(Data records)
[Start of Attachment]
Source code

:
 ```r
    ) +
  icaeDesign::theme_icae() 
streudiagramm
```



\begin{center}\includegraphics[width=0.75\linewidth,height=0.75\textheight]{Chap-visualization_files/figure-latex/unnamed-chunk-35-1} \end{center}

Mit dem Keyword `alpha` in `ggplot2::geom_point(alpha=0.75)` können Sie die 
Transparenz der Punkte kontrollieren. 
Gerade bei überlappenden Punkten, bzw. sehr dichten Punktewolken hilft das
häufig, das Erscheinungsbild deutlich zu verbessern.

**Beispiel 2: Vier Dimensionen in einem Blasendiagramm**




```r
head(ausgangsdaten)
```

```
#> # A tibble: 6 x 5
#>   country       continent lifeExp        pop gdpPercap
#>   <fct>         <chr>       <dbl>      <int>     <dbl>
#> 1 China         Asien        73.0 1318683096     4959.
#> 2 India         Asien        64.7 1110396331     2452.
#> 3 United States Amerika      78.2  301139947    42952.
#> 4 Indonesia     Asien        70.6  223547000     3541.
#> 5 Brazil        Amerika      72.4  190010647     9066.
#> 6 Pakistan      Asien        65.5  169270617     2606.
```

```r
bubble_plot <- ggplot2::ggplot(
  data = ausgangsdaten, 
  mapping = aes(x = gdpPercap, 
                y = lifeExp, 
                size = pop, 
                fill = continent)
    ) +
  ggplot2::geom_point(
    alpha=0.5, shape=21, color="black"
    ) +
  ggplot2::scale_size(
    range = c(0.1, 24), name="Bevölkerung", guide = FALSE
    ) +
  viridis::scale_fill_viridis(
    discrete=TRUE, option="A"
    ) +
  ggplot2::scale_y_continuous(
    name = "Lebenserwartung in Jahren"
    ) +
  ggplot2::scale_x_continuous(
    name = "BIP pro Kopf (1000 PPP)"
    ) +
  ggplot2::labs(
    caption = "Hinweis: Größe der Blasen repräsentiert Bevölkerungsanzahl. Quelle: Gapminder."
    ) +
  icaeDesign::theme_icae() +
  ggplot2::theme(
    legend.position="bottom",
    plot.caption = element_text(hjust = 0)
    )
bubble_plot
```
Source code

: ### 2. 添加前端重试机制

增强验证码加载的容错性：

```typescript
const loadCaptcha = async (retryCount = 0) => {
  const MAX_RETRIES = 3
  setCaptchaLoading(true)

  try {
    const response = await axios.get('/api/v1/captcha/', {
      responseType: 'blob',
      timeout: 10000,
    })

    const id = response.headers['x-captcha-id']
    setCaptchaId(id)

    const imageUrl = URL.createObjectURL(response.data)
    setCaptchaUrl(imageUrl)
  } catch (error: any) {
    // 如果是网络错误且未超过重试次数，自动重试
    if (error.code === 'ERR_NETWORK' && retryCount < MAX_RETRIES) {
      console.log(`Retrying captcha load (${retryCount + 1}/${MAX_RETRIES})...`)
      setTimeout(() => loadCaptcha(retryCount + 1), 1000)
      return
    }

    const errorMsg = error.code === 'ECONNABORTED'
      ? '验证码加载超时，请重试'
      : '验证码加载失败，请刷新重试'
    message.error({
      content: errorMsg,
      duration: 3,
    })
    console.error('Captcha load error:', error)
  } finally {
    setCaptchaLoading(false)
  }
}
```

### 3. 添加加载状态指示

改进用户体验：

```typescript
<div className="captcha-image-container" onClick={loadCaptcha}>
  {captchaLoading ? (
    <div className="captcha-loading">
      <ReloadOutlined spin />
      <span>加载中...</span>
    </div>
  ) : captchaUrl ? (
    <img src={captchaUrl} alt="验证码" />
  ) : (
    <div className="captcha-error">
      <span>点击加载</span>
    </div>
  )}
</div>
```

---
[End of Attachment]
ABOUT THIS TASK — Restate the data above word for word.

FINISHED EXERCISE —
Source code

:
 ```r
    ) +
  icaeDesign::theme_icae() 
streudiagramm
```



\begin{center}\includegraphics[width=0.75\linewidth,height=0.75\textheight]{Chap-visualization_files/figure-latex/unnamed-chunk-35-1} \end{center}

Mit dem Keyword `alpha` in `ggplot2::geom_point(alpha=0.75)` können Sie die 
Transparenz der Punkte kontrollieren. 
Gerade bei überlappenden Punkten, bzw. sehr dichten Punktewolken hilft das
häufig, das Erscheinungsbild deutlich zu verbessern.

**Beispiel 2: Vier Dimensionen in einem Blasendiagramm**




```r
head(ausgangsdaten)
```

```
#> # A tibble: 6 x 5
#>   country       continent lifeExp        pop gdpPercap
#>   <fct>         <chr>       <dbl>      <int>     <dbl>
#> 1 China         Asien        73.0 1318683096     4959.
#> 2 India         Asien        64.7 1110396331     2452.
#> 3 United States Amerika      78.2  301139947    42952.
#> 4 Indonesia     Asien        70.6  223547000     3541.
#> 5 Brazil        Amerika      72.4  190010647     9066.
#> 6 Pakistan      Asien        65.5  169270617     2606.
```

```r
bubble_plot <- ggplot2::ggplot(
  data = ausgangsdaten, 
  mapping = aes(x = gdpPercap, 
                y = lifeExp, 
                size = pop, 
                fill = continent)
    ) +
  ggplot2::geom_point(
    alpha=0.5, shape=21, color="black"
    ) +
  ggplot2::scale_size(
    range = c(0.1, 24), name="Bevölkerung", guide = FALSE
    ) +
  viridis::scale_fill_viridis(
    discrete=TRUE, option="A"
    ) +
  ggplot2::scale_y_continuous(
    name = "Lebenserwartung in Jahren"
    ) +
  ggplot2::scale_x_continuous(
    name = "BIP pro Kopf (1000 PPP)"
    ) +
  ggplot2::labs(
    caption = "Hinweis: Größe der Blasen repräsentiert Bevölkerungsanzahl. Quelle: Gapminder."
    ) +
  icaeDesign::theme_icae() +
  ggplot2::theme(
    legend.position="bottom",
    plot.caption = element_text(hjust = 0)
    )
bubble_plot
```
Source code

: ### 2. 添加前端重试机制

增强验证码加载的容错性：

```typescript
const loadCaptcha = async (retryCount = 0) => {
  const MAX_RETRIES = 3
  setCaptchaLoading(true)

  try {
    const response = await axios.get('/api/v1/captcha/', {
      responseType: 'blob',
      timeout: 10000,
    })

    const id = response.headers['x-captcha-id']
    setCaptchaId(id)

    const imageUrl = URL.createObjectURL(response.data)
    setCaptchaUrl(imageUrl)
  } catch (error: any) {
    // 如果是网络错误且未超过重试次数，自动重试
    if (error.code === 'ERR_NETWORK' && retryCount < MAX_RETRIES) {
      console.log(`Retrying captcha load (${retryCount + 1}/${MAX_RETRIES})...`)
      setTimeout(() => loadCaptcha(retryCount + 1), 1000)
      return
    }

    const errorMsg = error.code === 'ECONNABORTED'
      ? '验证码加载超时，请重试'
      : '验证码加载失败，请刷新重试'
    message.error({
      content: errorMsg,
      duration: 3,
    })
    console.error('Captcha load error:', error)
  } finally {
    setCaptchaLoading(false)
  }
}
```

### 3. 添加加载状态指示

改进用户体验：

```typescript
<div className="captcha-image-container" onClick={loadCaptcha}>
  {captchaLoading ? (
    <div className="captcha-loading">
      <ReloadOutlined spin />
      <span>加载中...</span>
    </div>
  ) : captchaUrl ? (
    <img src={captchaUrl} alt="验证码" />
  ) : (
    <div className="captcha-error">
      <span>点击加载</span>
    </div>
  )}
</div>
```

---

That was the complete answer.